Task brief: For each statement, answer yes or no on whether it agrees with the blog, and quote the blog's words that settle it. (a) A host should accept when a guest with an allergy offers to bring an allergy-free dish. (b) At EtiKids, the snacks usually offered are crackers and cheese. (c) At a wedding, people checked sports scores on their phones.

Monday, January 17, 2011
Food allergies are becoming more common in society, as better medical tests are able to identify the source of a person's discomfort. Although they are more prevalent, the person with the "ailment" needs to become his/her own advocate in order to ensure that surrounding foods can be eaten. It might seem an uncomfortable situation to announce that anything with peanuts cannot be consumed at the dinner table, but it is better to refuse a food than go into anaphylactic shock. As a host or considerate citizen, there are several things that a person can do to prepare for such challenges ahead of time:
1) When inviting guests to a dinner party, ask invitees ahead of time if anyone suffers from food allergies (peanuts, sesame, gluten, dairy, eggs -to name a few). Those with eating difficulties will be thrilled that they will be able to participate in the meal without having to worry.
2) If a person with the allergy offers to bring an allergy-free food to the party, don't hesitate to accept the offer. That way, the person knows what is in the food and won't get sick, and others will have the opportunity to sample a new dish!
3) It is alright to ask about the allergy. For example, a person with Celiac Disease is oftentimes extremely happy to share details about the allergy/disease, as it raises awareness of the problem. Every question is a good question!
4) Consult with cookbooks or online recipes for easy meals that are allergy-free. It is a win/win situation, as new foods get to be sampled and everyone can eat!
5) Ask before eating suspect foods in front of others- especially children. So many children have severe peanut/nut allergies and can suffer from a serious allergy attack if they touch something contaminated then stick their fingers in their mouth.
Eating in front of children can be a difficult situation, as they often do not fully understand their "ailment." When participating in an event with kids, consider all allergies that a child might have and potential alternative snacks. At EtiKids, we recognize that this is a challenge, so we often try to provide two choices: fruit and vegetables. Dips are often provided as well, so the kids can experiment with healthy snacks in a way that can work for everyone. Best of all, no one is left out of the fun!
Wednesday, January 12, 2011
They are everywhere… No longer just a means of communication, they have often become appendages that cover ears. Found all over the world, they vary in size, width, color and shape. Some have bling, others sing and almost everyone will ring! Yes, the cell phone is here to stay.
Holiday cell phone gifts must have been on the rise. People were checking and texting at the movies. A wedding was the location for individuals glancing at sports scores and online searches to bide time until the conclusion of the ceremony. The dinner table took on a special ambiance as phones rang and conversations ensued. Laps were the area of visual focus for twitters, tweeters and Facebook addicts in the family room. There was the woman yelling into the phone at her sister in the department store. The car became a prime place for filler-time conversations. With such widespread use and availability, are what constitutes proper cell phone etiquette?
1. When asked, please listen. Movie theatres, playhouses, museums, doctors’ offices and other public places often make special requests for patrons to turn phones to off. Ringing phones break concentration, change the tone and interfere with the need for quiet.

Listed entries:

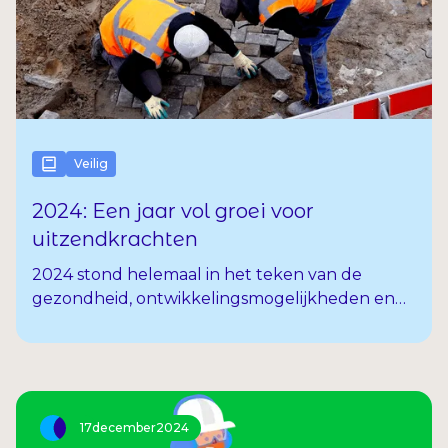
Veilig
2024: Een jaar vol groei voor
uitzendkrachten
2024 stond helemaal in het teken van de
gezondheid, ontwikkelingsmogelijkheden en
veiligheid van uitzendkrachten. Met het
hoogtepunt misschien wel onze nieuwe
website speciaal voor uitzendkrachten: Een
plek waar je direct toegang hebt tot onze
vergoedingen en praktische tips over gezond,
17
december
2024
veilig en vaardig werken.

Answer to the problem:
(a) Yes: "don't hesitate to accept the offer."
(b) No: "we often try to provide two choices: fruit and vegetables."
(c) Yes: "A wedding was the location for individuals glancing at sports scores and online searches to bide time until the conclusion of the ceremony."